Fcn_resnet101 for segemenation

Hello,

I am new in using models. I have used fcn_resnet101 for images. I am trying to generate the mask for person in the image. However, the edges of mask are not proper. I have tried with multiple values of confidence. But there is always some issue with the edgestest2-enhancement9

tensor_int = read_image(str(Path(image)))

batch_int = torch.stack([tensor_int])
batch = convert_image_dtype(batch_int, dtype=torch.float)
#model = fcn_resnet50(pretrained=True, progress=False)
model = fcn_resnet101(pretrained=True, progress=False)

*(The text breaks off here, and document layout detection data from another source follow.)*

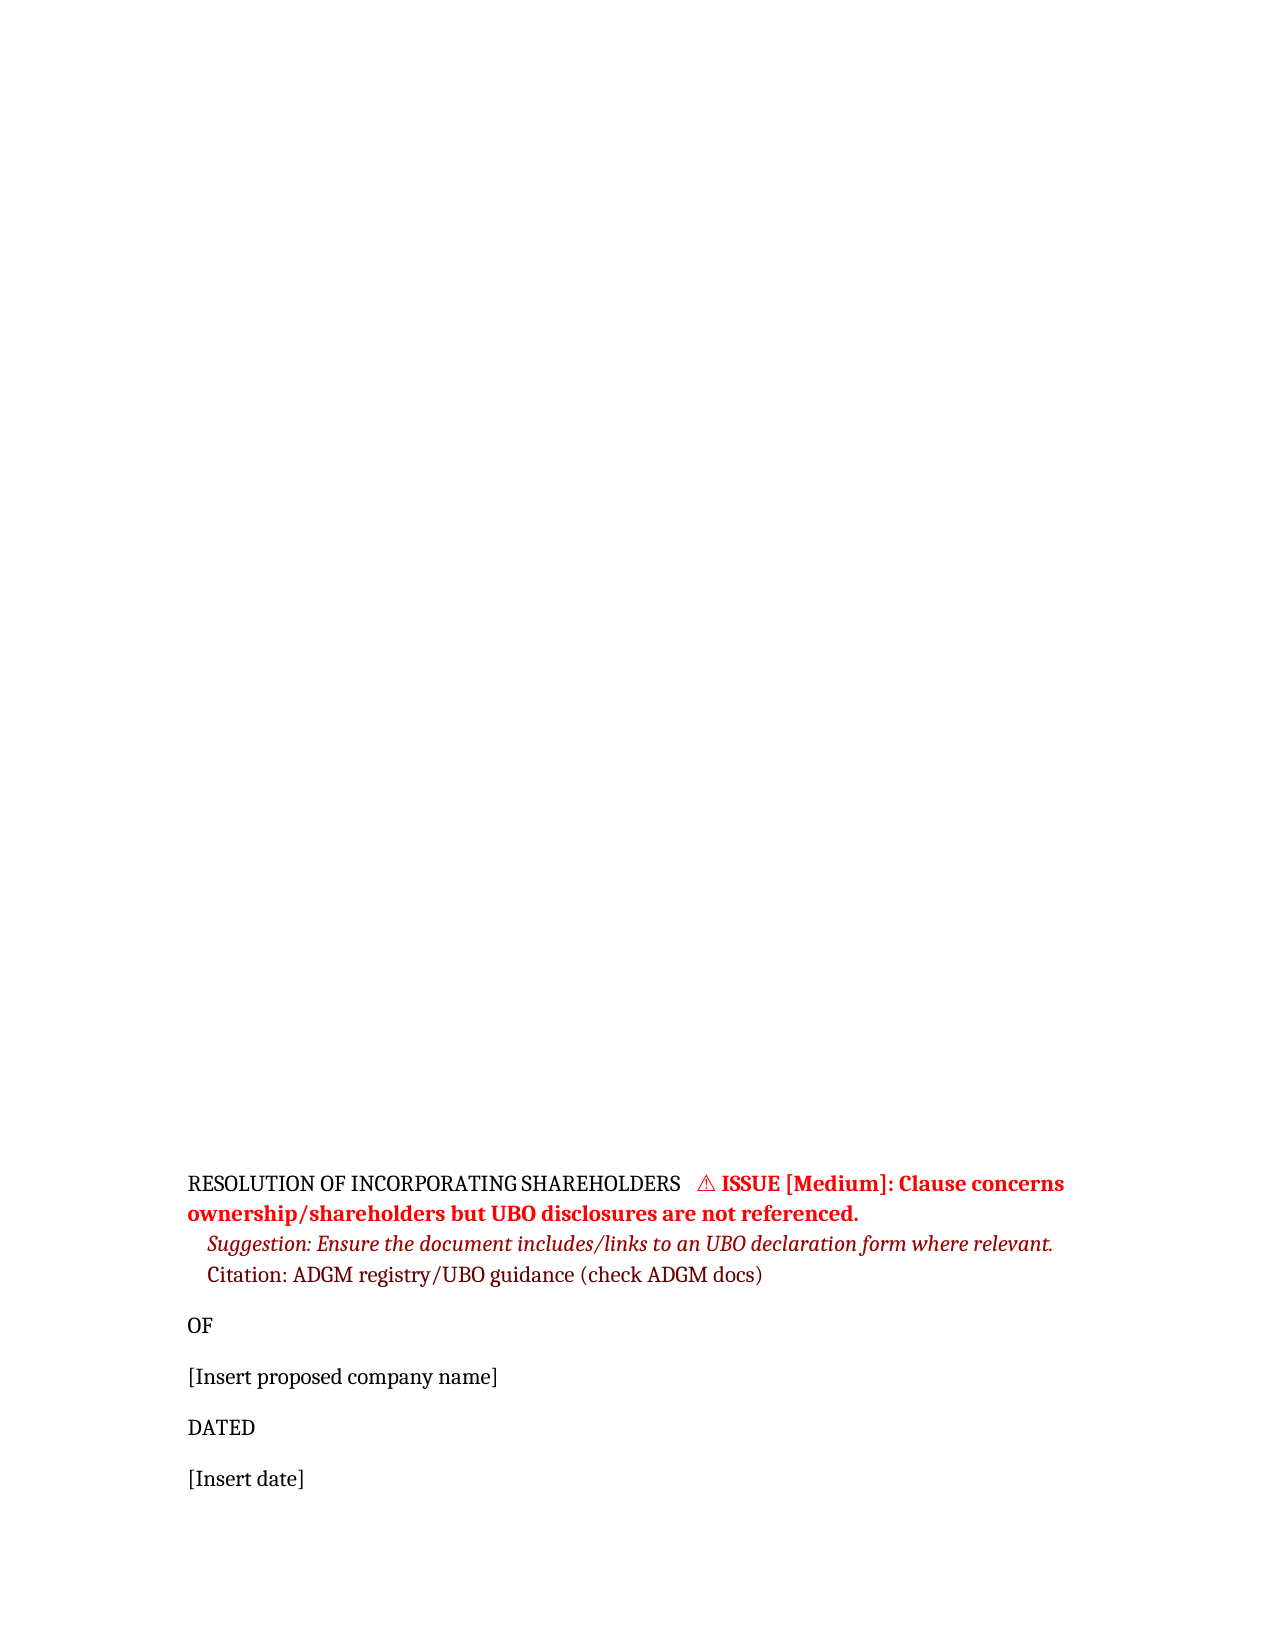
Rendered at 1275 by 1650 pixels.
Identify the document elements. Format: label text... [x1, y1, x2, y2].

text RESOLUTION OF INCORPORATING SHAREHOLDERS ⚠️ ISSUE [Medium]: Clause concerns ownership/shareholders but UBO disclosures are not referenced. Suggestion: Ensure the document includes/links to an UBO declaration form where relevant. Citation: ADGM registry/UBO guidance (check ADGM docs) [187, 1171, 1087, 1288]
text OF [187, 1312, 1087, 1339]
text DATED [187, 1414, 1087, 1441]
text [Insert date] [187, 1466, 1087, 1492]
text [Insert proposed company name] [187, 1363, 1087, 1390]
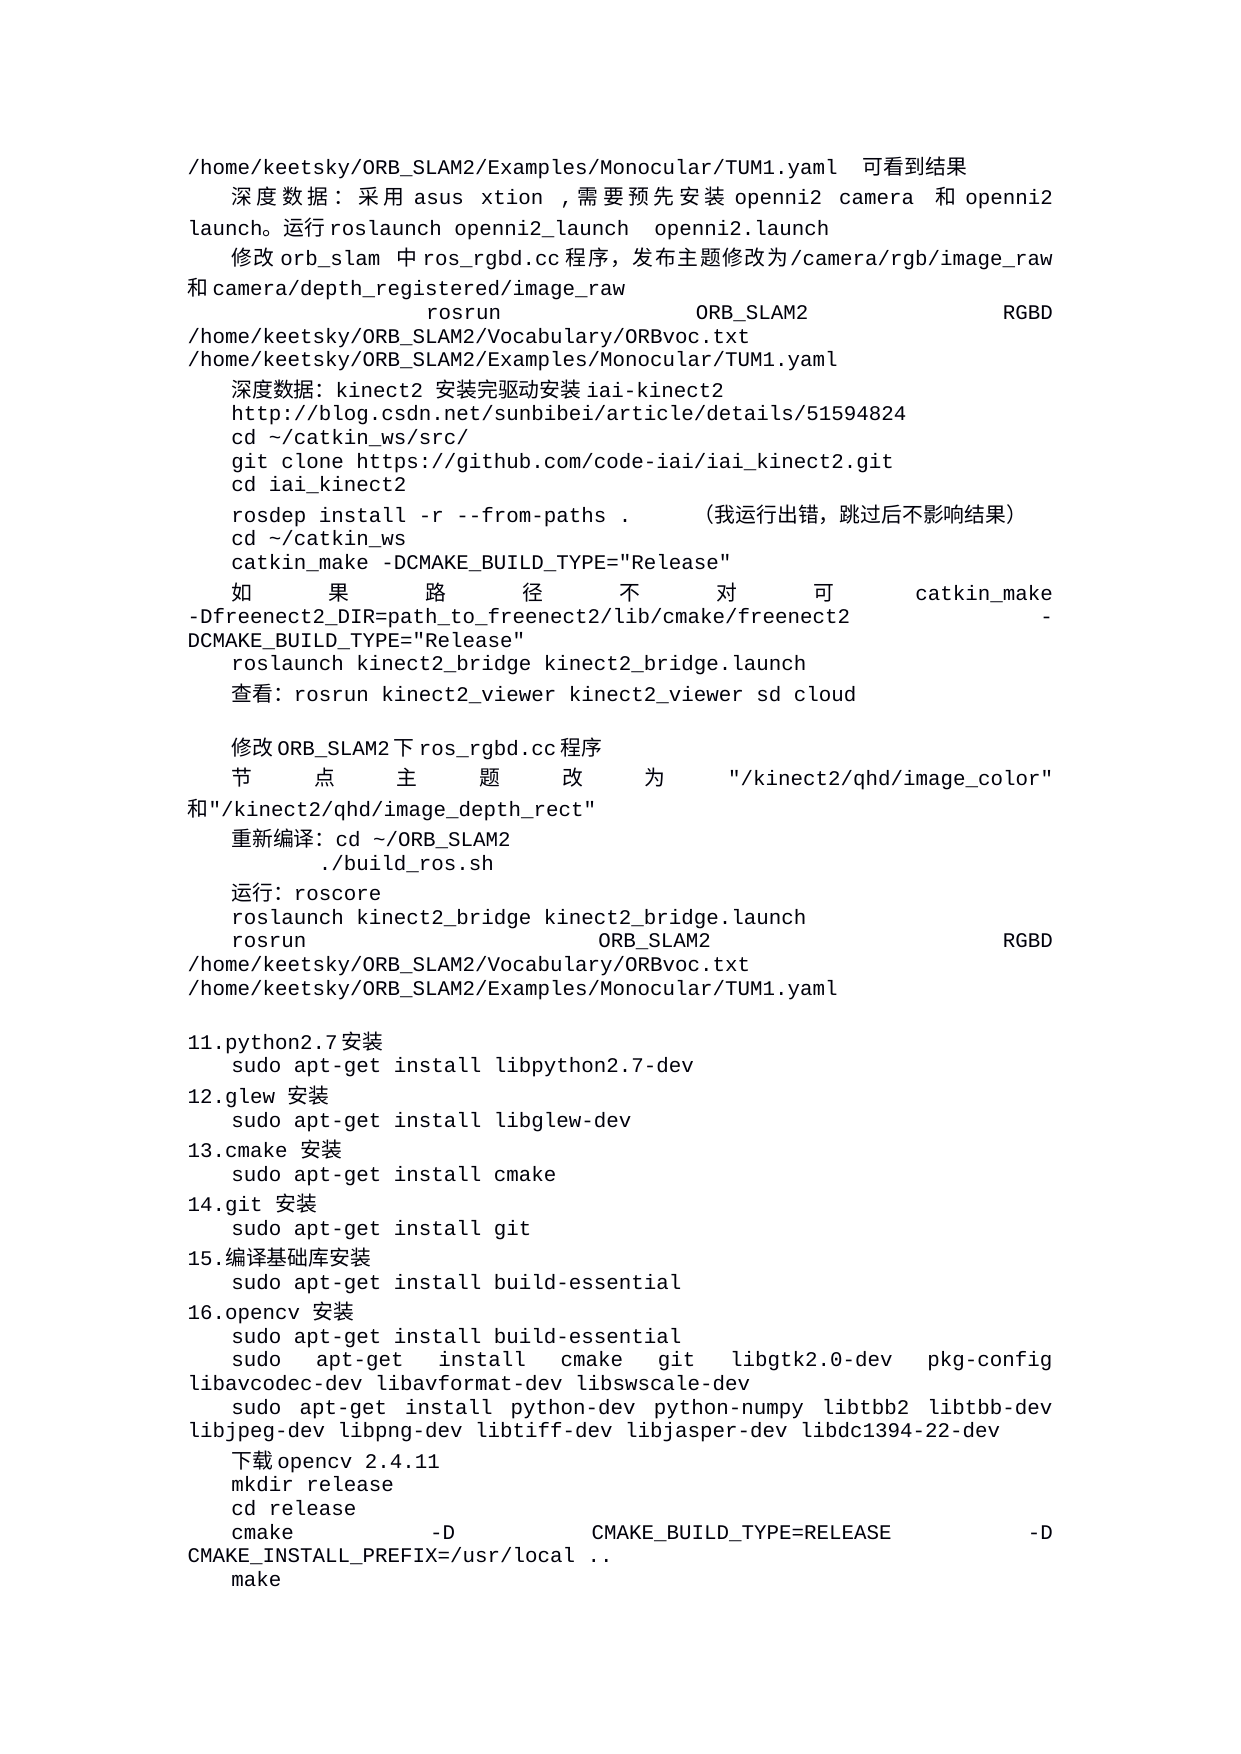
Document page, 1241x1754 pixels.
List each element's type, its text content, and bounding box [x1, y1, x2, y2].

text cmake -D CMAKE_BUILD_TYPE=RELEASE -D CMAKE_INSTALL_PREFIX=/usr/local .. [187, 1522, 1053, 1569]
text sudo apt-get install build-essential [187, 1272, 1053, 1295]
text rosrun ORB_SLAM2 RGBD /home/keetsky/ORB_SLAM2/Vocabulary/ORBvoc.txt /home/keetsky/ORB_SLAM2/Examples/Monocular/TUM1.yaml [187, 302, 1053, 373]
text rosrun ORB_SLAM2 RGBD /home/keetsky/ORB_SLAM2/Vocabulary/ORBvoc.txt /home/keetsky/ORB_SLAM2/Examples/Monocular/TUM1.yaml [187, 931, 1053, 1001]
text cd ~/catkin_ws [187, 528, 1053, 552]
text rosdep install -r --from-paths . （我运行出错，跳过后不影响结果） [187, 498, 1053, 528]
text sudo apt-get install cmake git libgtk2.0-dev pkg-config libavcodec-dev libavformat-dev libswscale-dev [187, 1349, 1053, 1397]
text sudo apt-get install libglew-dev [187, 1109, 1053, 1133]
text 14.git 安装 [187, 1187, 1053, 1218]
text http://blog.csdn.net/sunbibei/article/details/51594824 [187, 403, 1053, 427]
text 查看：rosrun kinect2_viewer kinect2_viewer sd cloud [187, 677, 1053, 707]
text 节点主题改为"/kinect2/qhd/image_color" 和"/kinect2/qhd/image_depth_rect" [187, 762, 1053, 822]
text 修改ORB_SLAM2下ros_rgbd.cc程序 [187, 731, 1053, 762]
text 13.cmake 安装 [187, 1133, 1053, 1164]
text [187, 150, 1053, 180]
text 下载opencv 2.4.11 [187, 1444, 1053, 1474]
text sudo apt-get install git [187, 1218, 1053, 1241]
text 深度数据：kinect2 安装完驱动安装 iai-kinect2 [187, 373, 1053, 403]
text cd ~/catkin_ws/src/ [187, 427, 1053, 451]
text 重新编译：cd ~/ORB_SLAM2 [187, 822, 1053, 853]
text 15.编译基础库安装 [187, 1241, 1053, 1272]
text sudo apt-get install libpython2.7-dev [187, 1056, 1053, 1079]
text ./build_ros.sh [187, 853, 1053, 876]
text 运行：roscore [187, 876, 1053, 907]
text 修改orb_slam 中ros_rgbd.cc程序，发布主题修改为/camera/rgb/image_raw 和camera/depth_registered/image_raw [187, 241, 1053, 302]
text mkdir release [187, 1474, 1053, 1498]
text cd release [187, 1498, 1053, 1522]
text 11.python2.7安装 [187, 1025, 1053, 1056]
text catkin_make -DCMAKE_BUILD_TYPE="Release" [187, 552, 1053, 576]
text cd iai_kinect2 [187, 474, 1053, 498]
text sudo apt-get install python-dev python-numpy libtbb2 libtbb-dev libjpeg-dev libpng-dev libtiff-dev libjasper-dev libdc1394-22-dev [187, 1397, 1053, 1444]
text 12.glew 安装 [187, 1079, 1053, 1109]
text 深度数据：采用asus xtion ,需要预先安装openni2 camera 和openni2 launch。运行roslaunch openni2_launch openni2.launch [187, 180, 1053, 241]
text 16.opencv 安装 [187, 1295, 1053, 1326]
text sudo apt-get install cmake [187, 1164, 1053, 1187]
text make [187, 1569, 1053, 1593]
text git clone https://github.com/code-iai/iai_kinect2.git [187, 451, 1053, 474]
text 如果路径不对可catkin_make -Dfreenect2_DIR=path_to_freenect2/lib/cmake/freenect2 -DCMAKE_BUILD_TYPE="Release" [187, 576, 1053, 653]
text sudo apt-get install build-essential [187, 1326, 1053, 1349]
text roslaunch kinect2_bridge kinect2_bridge.launch [187, 653, 1053, 677]
text roslaunch kinect2_bridge kinect2_bridge.launch [187, 907, 1053, 931]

model = wide_resnet101_2(pretrained=True, progress=False)

model = model.eval()
normalized_batch = F.normalize(batch, mean=(0.485, 0.456, 0.406), std=(0.229, 0.224, 0.225))
output = model(normalized_batch)['out']

sem_classes = [

background’, ‘aeroplane’, ‘bicycle’, ‘bird’, ‘boat’, ‘bottle’, ‘bus’,
‘car’, ‘cat’, ‘chair’, ‘cow’, ‘diningtable’, ‘dog’, ‘horse’, ‘motorbike’,
‘person’, ‘pottedplant’, ‘sheep’, ‘sofa’, ‘train’, ‘tvmonitor’
]
sem_class_to_idx = {cls: idx for (idx, cls) in enumerate(sem_classes)}
normalized_masks = torch.nn.functional.softmax(output, dim=1)
print(normalized_masks.size())

print(normalized_masks[0][15].shape)

person_masks = [
    normalized_masks[img_idx, sem_class_to_idx[cls]]
    for img_idx in range(batch.shape[0])
    #for cls in ['__background__']
    for cls in ['person']
]

Is there anything which can be done for better edges?